▶ _EXERCISE GOAL_
Copy the data below in full, exactly as it appears.

- - -

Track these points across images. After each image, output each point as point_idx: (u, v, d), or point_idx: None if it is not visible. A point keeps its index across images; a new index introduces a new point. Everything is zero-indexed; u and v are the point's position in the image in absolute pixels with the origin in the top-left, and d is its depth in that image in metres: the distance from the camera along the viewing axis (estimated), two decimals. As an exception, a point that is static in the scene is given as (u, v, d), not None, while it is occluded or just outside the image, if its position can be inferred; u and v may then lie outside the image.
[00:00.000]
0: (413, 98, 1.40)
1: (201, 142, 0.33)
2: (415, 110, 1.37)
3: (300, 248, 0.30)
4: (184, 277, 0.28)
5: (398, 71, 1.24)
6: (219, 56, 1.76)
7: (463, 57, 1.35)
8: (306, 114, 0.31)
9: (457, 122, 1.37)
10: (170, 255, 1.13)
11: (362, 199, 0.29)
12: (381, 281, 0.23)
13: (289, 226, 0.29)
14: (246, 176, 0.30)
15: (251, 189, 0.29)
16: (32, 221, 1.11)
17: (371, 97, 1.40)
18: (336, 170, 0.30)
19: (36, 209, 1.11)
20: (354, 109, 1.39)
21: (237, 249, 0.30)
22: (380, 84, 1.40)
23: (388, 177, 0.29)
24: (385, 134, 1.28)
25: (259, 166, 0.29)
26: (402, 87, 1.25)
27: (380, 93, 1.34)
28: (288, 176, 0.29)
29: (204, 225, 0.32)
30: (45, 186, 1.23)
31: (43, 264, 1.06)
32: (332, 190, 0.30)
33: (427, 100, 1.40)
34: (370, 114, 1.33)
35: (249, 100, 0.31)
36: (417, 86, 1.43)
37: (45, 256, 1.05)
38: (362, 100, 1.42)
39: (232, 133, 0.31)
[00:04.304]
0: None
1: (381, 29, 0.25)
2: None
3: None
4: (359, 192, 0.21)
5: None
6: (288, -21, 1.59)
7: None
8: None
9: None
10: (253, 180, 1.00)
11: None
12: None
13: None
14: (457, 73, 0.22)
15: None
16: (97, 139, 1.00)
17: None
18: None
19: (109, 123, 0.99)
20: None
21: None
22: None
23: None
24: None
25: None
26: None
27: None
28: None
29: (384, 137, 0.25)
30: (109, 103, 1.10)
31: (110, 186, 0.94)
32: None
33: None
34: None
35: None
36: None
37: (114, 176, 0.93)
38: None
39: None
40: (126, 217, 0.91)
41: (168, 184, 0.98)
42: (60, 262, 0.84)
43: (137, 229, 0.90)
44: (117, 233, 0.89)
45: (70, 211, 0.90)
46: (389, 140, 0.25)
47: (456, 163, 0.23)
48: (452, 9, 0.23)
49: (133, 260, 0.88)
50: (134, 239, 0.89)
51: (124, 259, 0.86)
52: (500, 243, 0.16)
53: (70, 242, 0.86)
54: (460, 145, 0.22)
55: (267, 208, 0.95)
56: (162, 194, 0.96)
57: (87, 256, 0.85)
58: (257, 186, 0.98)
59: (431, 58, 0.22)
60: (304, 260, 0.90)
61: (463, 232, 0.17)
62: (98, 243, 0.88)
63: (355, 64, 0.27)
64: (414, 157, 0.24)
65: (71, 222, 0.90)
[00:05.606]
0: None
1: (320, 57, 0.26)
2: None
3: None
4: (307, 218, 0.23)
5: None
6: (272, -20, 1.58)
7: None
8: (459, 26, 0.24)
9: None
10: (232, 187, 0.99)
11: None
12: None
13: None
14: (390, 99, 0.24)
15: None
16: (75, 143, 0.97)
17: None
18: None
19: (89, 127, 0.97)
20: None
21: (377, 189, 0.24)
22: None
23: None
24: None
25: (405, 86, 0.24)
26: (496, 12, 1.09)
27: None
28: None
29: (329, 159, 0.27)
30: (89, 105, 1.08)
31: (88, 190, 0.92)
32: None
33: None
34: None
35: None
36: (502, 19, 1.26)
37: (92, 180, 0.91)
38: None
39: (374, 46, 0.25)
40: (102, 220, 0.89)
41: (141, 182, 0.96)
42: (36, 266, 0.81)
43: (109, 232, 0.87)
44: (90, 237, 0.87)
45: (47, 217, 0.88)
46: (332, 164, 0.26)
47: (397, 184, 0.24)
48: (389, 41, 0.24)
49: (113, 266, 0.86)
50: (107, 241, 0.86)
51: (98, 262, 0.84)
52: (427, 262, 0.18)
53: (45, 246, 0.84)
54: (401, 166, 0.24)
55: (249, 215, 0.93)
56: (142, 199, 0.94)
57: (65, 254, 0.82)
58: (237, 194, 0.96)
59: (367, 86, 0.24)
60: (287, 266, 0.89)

- - -

▶ _SOLUTION BELOW_
Track these points across images. After each image, output each point as point_idx: (u, v, d), or point_idx: None if it is not visible. A point keeps its index across images; a new index introduces a new point. Everything is zero-indexed; u and v are the point's position in the image in absolute pixels with the origin in the top-left, and d is its depth in that image in metres: the distance from the camera along the viewing axis (estimated), two decimals. As an exception, a point that is static in the scene is given as (u, v, d), not None, while it is occluded or just outside the image, if its position can be inferred; u and v may then lie outside the image.
[00:00.000]
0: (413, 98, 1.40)
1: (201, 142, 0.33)
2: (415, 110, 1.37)
3: (300, 248, 0.30)
4: (184, 277, 0.28)
5: (398, 71, 1.24)
6: (219, 56, 1.76)
7: (463, 57, 1.35)
8: (306, 114, 0.31)
9: (457, 122, 1.37)
10: (170, 255, 1.13)
11: (362, 199, 0.29)
12: (381, 281, 0.23)
13: (289, 226, 0.29)
14: (246, 176, 0.30)
15: (251, 189, 0.29)
16: (32, 221, 1.11)
17: (371, 97, 1.40)
18: (336, 170, 0.30)
19: (36, 209, 1.11)
20: (354, 109, 1.39)
21: (237, 249, 0.30)
22: (380, 84, 1.40)
23: (388, 177, 0.29)
24: (385, 134, 1.28)
25: (259, 166, 0.29)
26: (402, 87, 1.25)
27: (380, 93, 1.34)
28: (288, 176, 0.29)
29: (204, 225, 0.32)
30: (45, 186, 1.23)
31: (43, 264, 1.06)
32: (332, 190, 0.30)
33: (427, 100, 1.40)
34: (370, 114, 1.33)
35: (249, 100, 0.31)
36: (417, 86, 1.43)
37: (45, 256, 1.05)
38: (362, 100, 1.42)
39: (232, 133, 0.31)
[00:04.304]
0: None
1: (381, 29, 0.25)
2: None
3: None
4: (359, 192, 0.21)
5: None
6: (288, -21, 1.59)
7: None
8: None
9: None
10: (253, 180, 1.00)
11: None
12: None
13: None
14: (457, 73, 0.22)
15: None
16: (97, 139, 1.00)
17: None
18: None
19: (109, 123, 0.99)
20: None
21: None
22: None
23: None
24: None
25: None
26: None
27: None
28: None
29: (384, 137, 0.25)
30: (109, 103, 1.10)
31: (110, 186, 0.94)
32: None
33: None
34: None
35: None
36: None
37: (114, 176, 0.93)
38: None
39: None
40: (126, 217, 0.91)
41: (168, 184, 0.98)
42: (60, 262, 0.84)
43: (137, 229, 0.90)
44: (117, 233, 0.89)
45: (70, 211, 0.90)
46: (389, 140, 0.25)
47: (456, 163, 0.23)
48: (452, 9, 0.23)
49: (133, 260, 0.88)
50: (134, 239, 0.89)
51: (124, 259, 0.86)
52: (500, 243, 0.16)
53: (70, 242, 0.86)
54: (460, 145, 0.22)
55: (267, 208, 0.95)
56: (162, 194, 0.96)
57: (87, 256, 0.85)
58: (257, 186, 0.98)
59: (431, 58, 0.22)
60: (304, 260, 0.90)
61: (463, 232, 0.17)
62: (98, 243, 0.88)
63: (355, 64, 0.27)
64: (414, 157, 0.24)
65: (71, 222, 0.90)
[00:05.606]
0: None
1: (320, 57, 0.26)
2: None
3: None
4: (307, 218, 0.23)
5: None
6: (272, -20, 1.58)
7: None
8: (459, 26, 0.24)
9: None
10: (232, 187, 0.99)
11: None
12: None
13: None
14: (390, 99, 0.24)
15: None
16: (75, 143, 0.97)
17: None
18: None
19: (89, 127, 0.97)
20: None
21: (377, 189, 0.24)
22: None
23: None
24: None
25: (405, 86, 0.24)
26: (496, 12, 1.09)
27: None
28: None
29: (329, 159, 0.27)
30: (89, 105, 1.08)
31: (88, 190, 0.92)
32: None
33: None
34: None
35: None
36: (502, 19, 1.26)
37: (92, 180, 0.91)
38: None
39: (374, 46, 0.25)
40: (102, 220, 0.89)
41: (141, 182, 0.96)
42: (36, 266, 0.81)
43: (109, 232, 0.87)
44: (90, 237, 0.87)
45: (47, 217, 0.88)
46: (332, 164, 0.26)
47: (397, 184, 0.24)
48: (389, 41, 0.24)
49: (113, 266, 0.86)
50: (107, 241, 0.86)
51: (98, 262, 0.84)
52: (427, 262, 0.18)
53: (45, 246, 0.84)
54: (401, 166, 0.24)
55: (249, 215, 0.93)
56: (142, 199, 0.94)
57: (65, 254, 0.82)
58: (237, 194, 0.96)
59: (367, 86, 0.24)
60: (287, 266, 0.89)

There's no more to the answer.